> [EXERCISE PROMPT] Continue the first-person account of gutting a storm-damaged town house in New Orleans, starting after its final sentence.

Day 6 -- The Paintings on the Wall

We suited up in Tyvek for this job.
We suited up in Tyvek for this job.
Here's the kind of damage we were up against.
Here's the kind of damage we were up against.
This painting upstairs is what drew my attention.
This painting upstairs is what drew my attention.
"Hi, my name is Bri"
"Hi, my name is Bri"
Compare this with photo number 2 to know the difference we made.
Compare this with photo number 2 to know the difference we made.

Editor's Note: Alan Baker, Executive Producer of WTOL.COM, spent the week in New Orleans as part of a mission group from Epworth United Methodist Church in Toledo.  These are his first-person accounts from the week.

I don't know Bri.

We packed the same wrecking equipment and the increasingly weary wrecking crew into the minivan for the half-hour ride to our next assignment.  We had been warned - this would be the worst one yet, in a really desolate neighborhood.  Watch your back, they said.  Watch each other.

We set our talking GPS to find it for us.  The pleasant voice-mail-style woman's voice told us to take Interstate 10 to Interstate 610 across the northern part of town, then exit.

She told us to turn right off the interstate and pass an apartment complex that was in shambles.  Instead of keeping apartments contained, the sliding glass doors hung loosely from their casings.  The roof shingles dangled precariously and the street lights leaned the way Katrina blew them.

No one had cut the grass in 18 months.  I've seen jungles neater than that.

But hanging proudly from a section of roof was the white sign with the red letters that drew raucous laughter from the crew.  "Now Leasing" it said.  Oh, the bitter irony.

GPS lady told us to turn left to find our destination.  She seemed to know an awful lot.  We looked for the town house we were supposed to gut, but the place where we stood was a six-unit apartment building that hadn't been touched since the storm.  Plastic plants in one unit poked out of their cracked plastic pots, still looking green in a sea of brown rotted muck and falling drywall.

Then came the good news.  We needed North Coronet Court, not South Coronet Court.  GPS lady was off by a compass point.  Or maybe we were.  We blamed her anyway.  She didn't seem hurt by it.

We rolled up to the second location, which fit the description perfectly.  The bottom half of the town house had walls, cabinets, a stove, a dishwasher, and a bathroom that hadn't taken themselves to the curb yet.  They would need our help to make it that far.

This was the worst of the worst that we had seen.  Monday's safety lecture seemed like it happened a year ago, but all the advice came back.  Tyvek suit.  Mask.  Safety glasses.  Hard hats, since we'd be ripping down a ceiling.

I suited up, ready to see if my Herman Survivor boots that completed the ensemble would live up to their name.

The first part of the demolition went well.  The walls gave up easily.  Gravity and a fireman's pike pole made light work of the ceiling.  I only bumped my head once.  I started swimming in my own sweat.  That makes sense, because the Tyvek doesn't breathe -- that would defeat its purpose.

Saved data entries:
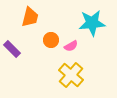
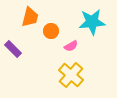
cyan star: moved 1 px up
orange circle: moved 9 px up
purple rectangle: moved 1 px right
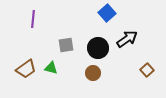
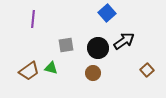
black arrow: moved 3 px left, 2 px down
brown trapezoid: moved 3 px right, 2 px down
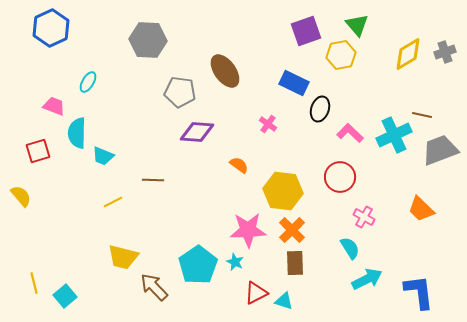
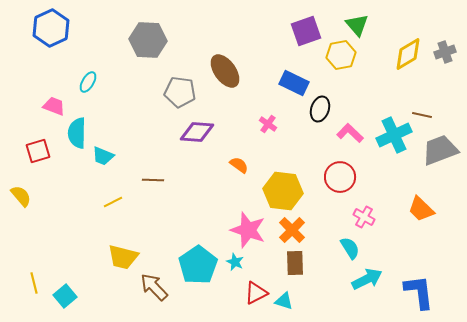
pink star at (248, 230): rotated 21 degrees clockwise
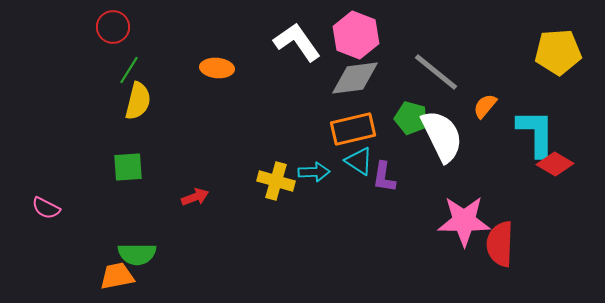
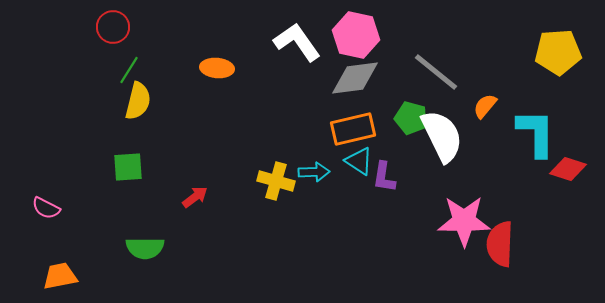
pink hexagon: rotated 9 degrees counterclockwise
red diamond: moved 13 px right, 5 px down; rotated 12 degrees counterclockwise
red arrow: rotated 16 degrees counterclockwise
green semicircle: moved 8 px right, 6 px up
orange trapezoid: moved 57 px left
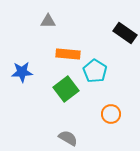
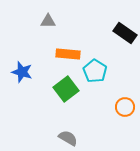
blue star: rotated 20 degrees clockwise
orange circle: moved 14 px right, 7 px up
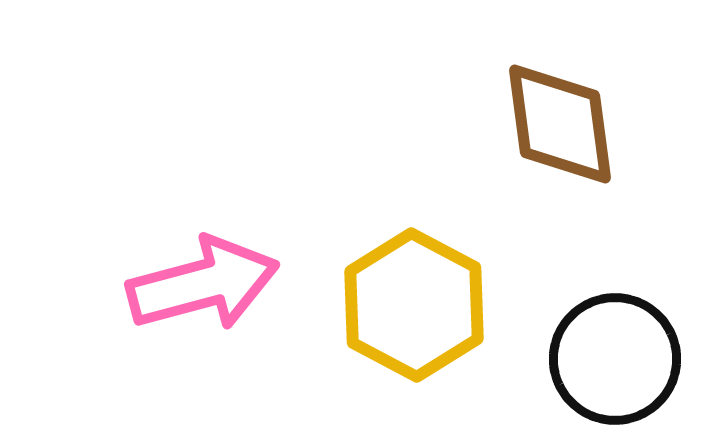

> [TASK OUTPUT]
Some fetid, festering water the same color as used 30-weight oil spilled from the kitchen sink as I cut through the lines and carried it out.  I didn't think much of it until I slipped in that water a little while later, doing a split.  I haven't used those muscles like that since the Reagan administration.

We divided the waste into the four piles that New Orleans mandates.  First pile - drywall and general construction-type waste.  Second pile - appliances, also known in the trade as "white goods."  Third pile - electronics.  Fourth pile - hazardous materials like paint, gasoline, or flood-damaged cleaning products that weren't useful to clean any more.

Pile one was big.  Two was smaller, with the dish washer, stove, and range hood.  Three was even smaller, since all we had for that pile was the remnants of a Sony cabinet-type television that fell apart when we touched it.  The fourth pile was nonexistent, since we didn't run into anything hazardous.

That's when I found out about Bri.

One of the members of the team told me to go upstairs.  It's heart-wrenching, he said.  There's a crib up there, he said.  I already knew that this storm froze people in time, and we often served as armchair archaeologists.  This wasn't any different.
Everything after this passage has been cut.